Diversas mensagens às quais o veículo teve acesso mostram superiores cobrando a prescrição dos remédios do kit. Uma delas, enviada em novembro por um diretor da empresa, pede que os funcionários voltem a “fortalecer a indicação de tratamento precoce”.

“Autonomia zero. Você não tem escolha de deixar de prescrever a medicação. Se não prescreve, vai ser demitido. Eu não prescreveria isso para meus pais, porque estou prescrevendo para outras pessoas?”, questionou um médico

Segundo os denunciantes, não havia autonomia sequer para decidir quais pacientes seriam internados. “A gente precisa fazer o que nossos superiores ordenam a gente. Já presenciei caso, comigo mesma, de estar precisando internar um paciente, e um coordenador passou e falou assim: ‘Esse paciente não é para internar, por que você está internando?’.”

Operadora já está sendo investigada

No último dia 24, o Ministério Público de São Paulo (MP-SP) abriu investigação justamente para apurar a prescrição de medicamentos não-indicados para combate à Covid-19 pela Prevent Senior, após receber uma denúncia anônima com outra mensagem de um diretor da empresa recomendando o uso da flutamida.

Pacientes com Covid-19 muitas vezes sequer sabiam dos remédios receitados (AP Foto/Felipe Dana)
Pacientes com Covid-19 muitas vezes sequer sabiam dos remédios receitados (AP Foto/Felipe Dana)

“Bom plantão a todos. Enfatizo a importância da prescrição da flutamida 250mg de oito em oito horas para todos os pacientes que internarem”, diz o texto.

Resposta da Prevent Senior

Em nota à GloboNews, a Prevent Senior negou ter influenciado seus médicos a prescreverem qualquer medicamento e afirmou que “jamais os coagiu a trabalharem doentes”.
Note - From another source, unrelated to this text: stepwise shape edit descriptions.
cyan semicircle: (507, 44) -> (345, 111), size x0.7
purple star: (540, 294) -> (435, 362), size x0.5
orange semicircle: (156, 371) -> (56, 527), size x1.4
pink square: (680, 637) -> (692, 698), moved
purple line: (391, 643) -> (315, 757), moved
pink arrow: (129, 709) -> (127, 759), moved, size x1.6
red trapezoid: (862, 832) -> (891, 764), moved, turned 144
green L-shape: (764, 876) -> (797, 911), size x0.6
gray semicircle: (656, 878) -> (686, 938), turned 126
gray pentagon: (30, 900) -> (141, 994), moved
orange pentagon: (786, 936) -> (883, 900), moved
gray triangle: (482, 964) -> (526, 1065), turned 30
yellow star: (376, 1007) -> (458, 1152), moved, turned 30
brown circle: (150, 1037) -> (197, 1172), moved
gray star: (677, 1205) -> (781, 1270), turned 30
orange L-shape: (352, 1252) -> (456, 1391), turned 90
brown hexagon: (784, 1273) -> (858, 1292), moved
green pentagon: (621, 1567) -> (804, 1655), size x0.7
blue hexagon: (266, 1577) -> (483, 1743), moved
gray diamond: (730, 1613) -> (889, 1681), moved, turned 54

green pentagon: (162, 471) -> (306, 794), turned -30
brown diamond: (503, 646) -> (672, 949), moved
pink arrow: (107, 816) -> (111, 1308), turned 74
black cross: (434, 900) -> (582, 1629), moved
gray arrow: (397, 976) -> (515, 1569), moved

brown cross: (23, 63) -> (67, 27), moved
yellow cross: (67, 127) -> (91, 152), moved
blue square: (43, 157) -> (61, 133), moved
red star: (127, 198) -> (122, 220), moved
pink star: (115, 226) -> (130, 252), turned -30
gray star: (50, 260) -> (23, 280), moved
“A Prevent Senior jamais coagiu médicos a trabalhar doentes, o que foi atestado recentemente por vistorias de conselhos de classe. Todos os profissionais prestadores de serviço afastados, aliás, continuaram a receber salários. Sobre os tratamentos, a empresa dá aos médicos a prerrogativa de adotar os procedimentos que julgarem necessários, com toda a segurança e eficiência e sempre de acordo com os marcos legais, notadamente seguindo as diretrizes do Conselho Federal de Medicina. Entretanto, como a Prevent Senior não teve acesso aos supostos documentos obtidos pela Globonews, não pode esclarecer detalhadamente os questionamentos", diz o texto.